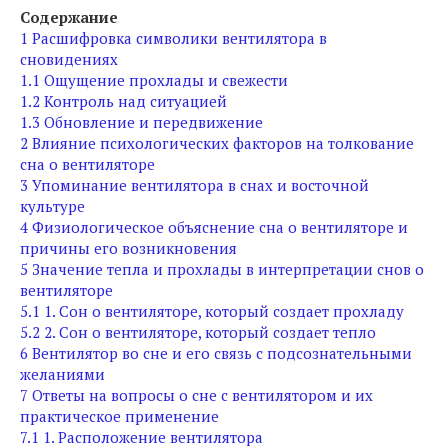
Содержание
1
Расшифровка символики вентилятора в
сновидениях
1.1
Ощущение прохлады и свежести
1.2
Контроль над ситуацией
1.3
Обновление и передвижение
2
Влияние психологических факторов на толкование
сна о вентиляторе
3
Упоминание вентилятора в снах и восточной
культуре
4
Физиологическое объяснение сна о вентиляторе и
причины его возникновения
5
Значение тепла и прохлады в интерпретации снов о
вентиляторе
5.1
1. Сон о вентиляторе, который создает прохладу
5.2
2. Сон о вентиляторе, который создает тепло
6
Вентилятор во сне и его связь с подсознательными
желаниями
7
Ответы на вопросы о сне с вентилятором и их
практическое применение
7.1
1. Расположение вентилятора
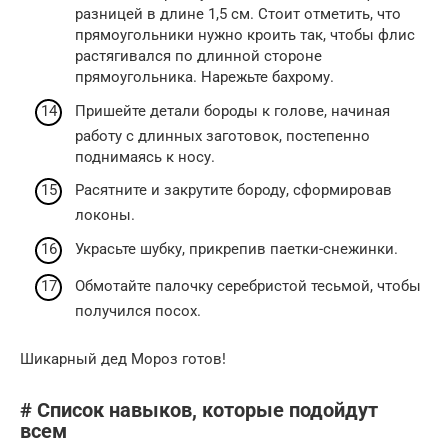
разницей в длине 1,5 см. Стоит отметить, что
прямоугольники нужно кроить так, чтобы флис
растягивался по длинной стороне
прямоугольника. Нарежьте бахрому.
Пришейте детали бороды к голове, начиная
работу с длинных заготовок, постепенно
поднимаясь к носу.
Расятните и закрутите бороду, сформировав
локоны.
Украсьте шубку, прикрепив паетки-снежинки.
Обмотайте палочку серебристой тесьмой, чтобы
получился посох.
Шикарный дед Мороз готов!
# Список навыков, которые подойдут
всем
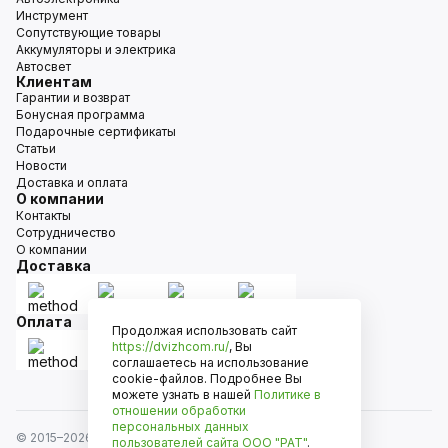
Инструмент
Сопутствующие товары
Аккумуляторы и электрика
Автосвет
Клиентам
Гарантии и возврат
Бонусная программа
Подарочные сертификаты
Статьи
Новости
Доставка и оплата
О компании
Контакты
Сотрудничество
О компании
Доставка
Оплата
Продолжая использовать сайт
https://dvizhcom.ru/
, Вы
соглашаетесь на использование
cookie-файлов. Подробнее Вы
можете узнать в нашей
Политике в
отношении обработки
персональных данных
© 2015–
2026
Движком — сеть магазинов автозапчастей
пользователей сайта
ООО "РАТ"
.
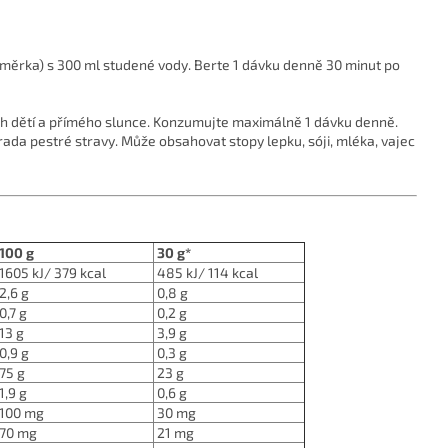
dměrka) s 300 ml studené vody. Berte 1 dávku denně 30 minut po
ah dětí a přímého slunce. Konzumujte maximálně 1 dávku denně.
da pestré stravy. Může obsahovat stopy lepku, sóji, mléka, vajec
100 g
30 g*
1605 kJ/ 379 kcal
485 kJ/ 114 kcal
2,6 g
0,8 g
0,7 g
0,2 g
13 g
3,9 g
0,9 g
0,3 g
75 g
23 g
1,9 g
0,6 g
100 mg
30 mg
70 mg
21 mg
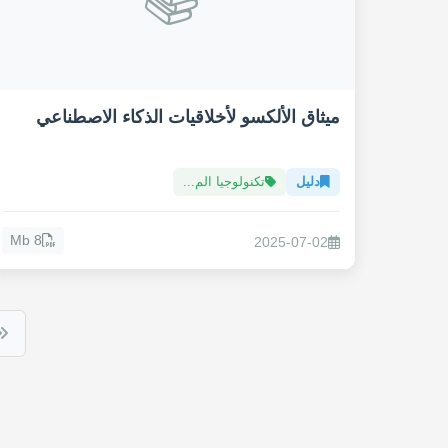
ميثاق الألكسو لأخلاقيات الذكاء الاصطناعي
دليل
تكنولوجيا الم...
8 Mb
2025-07-02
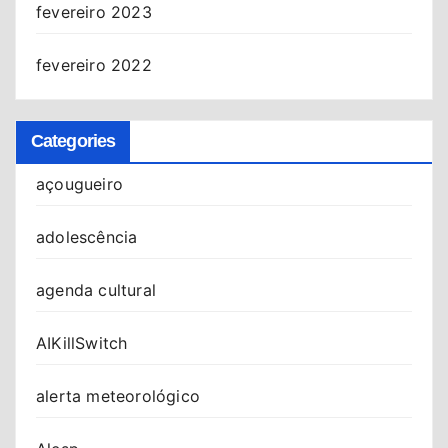
fevereiro 2023
fevereiro 2022
Categories
açougueiro
adolescência
agenda cultural
AIKillSwitch
alerta meteorológico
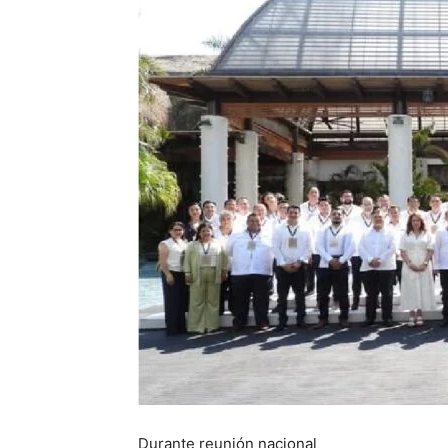
Durante reunión nacional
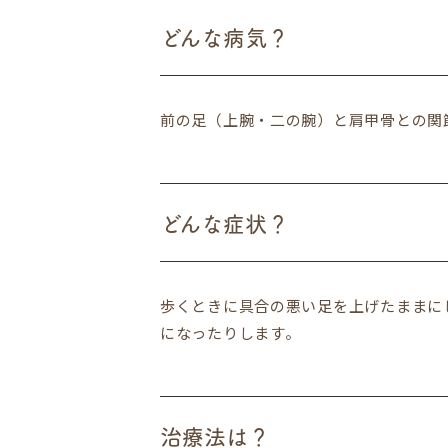
どんな病気？
前の足（上腕・二の腕）と肩甲骨との関
どんな症状？
歩くときに具合の悪い足を上げたままに
になったりします。
治療法は？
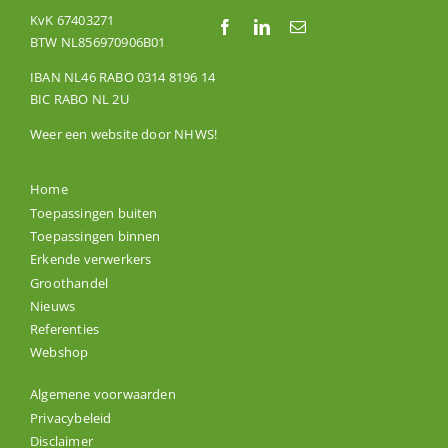
KvK 67403271
BTW NL856970906B01
IBAN NL46 RABO 0314 8196 14
BIC RABO NL 2U
Weer een website door
NHWS
!
Home
Toepassingen buiten
Toepassingen binnen
Erkende verwerkers
Groothandel
Nieuws
Referenties
Webshop
Algemene voorwaarden
Privacybeleid
Disclaimer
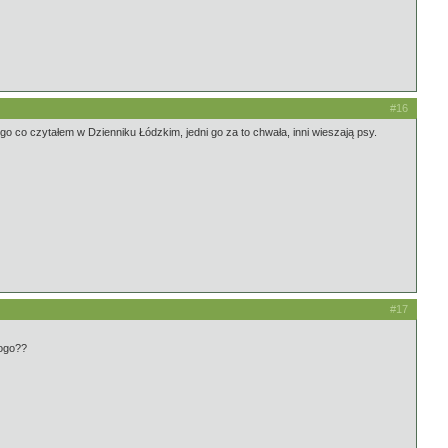
#16
o co czytałem w Dzienniku Łódzkim, jedni go za to chwała, inni wieszają psy.
#17
Kogo??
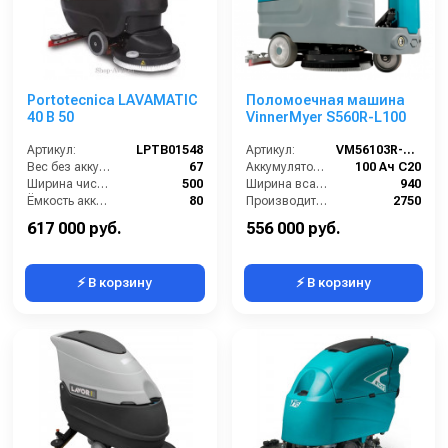
Portotecnica LAVAMATIC
Поломоечная машина
40 B 50
VinnerMyer S560R-L100
Артикул:
LPTB01548
Артикул:
VM56103R-L100
Вес без аккумуляторов (кг):
67
Аккумулятор АКБ (В/А·ч):
100 Ач С20
Ширина чистки щёток (мм):
500
Ширина всасывающей балки (мм):
940
Ёмкость аккумуляторов (Ач):
80
Производительность по площади (м2/ч):
2750
Давление прижима щетки (г/см2):
22
Габариты (ДхШхВ):
1367х635х1020
617 000 руб.
556 000 руб.
⚡ В корзину
⚡ В корзину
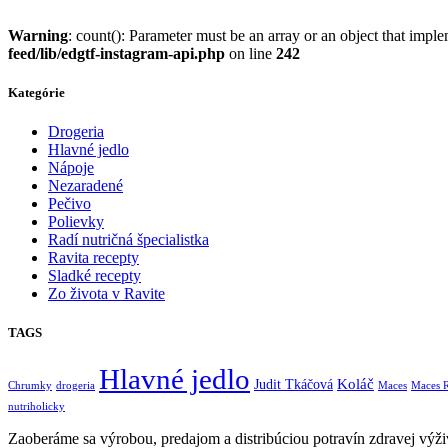
Warning
: count(): Parameter must be an array or an object that imp
feed/lib/edgtf-instagram-api.php
on line
242
Kategórie
Drogeria
Hlavné jedlo
Nápoje
Nezaradené
Pečivo
Polievky
Radí nutričná špecialistka
Ravita recepty
Sladké recepty
Zo života v Ravite
TAGS
Hlavné jedlo
Koláč
Judit Tkáčová
Chrumky
drogeria
Maces
Maces R
nutriholicky
Zaoberáme sa výrobou, predajom a distribúciou potravín zdravej výživ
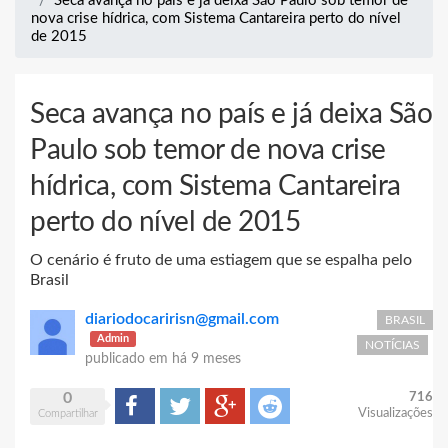
Seca avança no país e já deixa São Paulo sob temor de
nova crise hídrica, com Sistema Cantareira perto do nível
de 2015
Seca avança no país e já deixa São
Paulo sob temor de nova crise
hídrica, com Sistema Cantareira
perto do nível de 2015
O cenário é fruto de uma estiagem que se espalha pelo
Brasil
diariodocaririsn@gmail.com
BRASIL
Admin
NOTÍCIAS
publicado em
há 9 meses
0
716
Compartilhar
Tweet
Google+
Reddit
Visualizações
Compartilhar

* To-do item *
From the data above, copy every line where "Paulo" appears.

* Response area *
Seca avança no país e já deixa São Paulo sob temor de
Paulo sob temor de nova crise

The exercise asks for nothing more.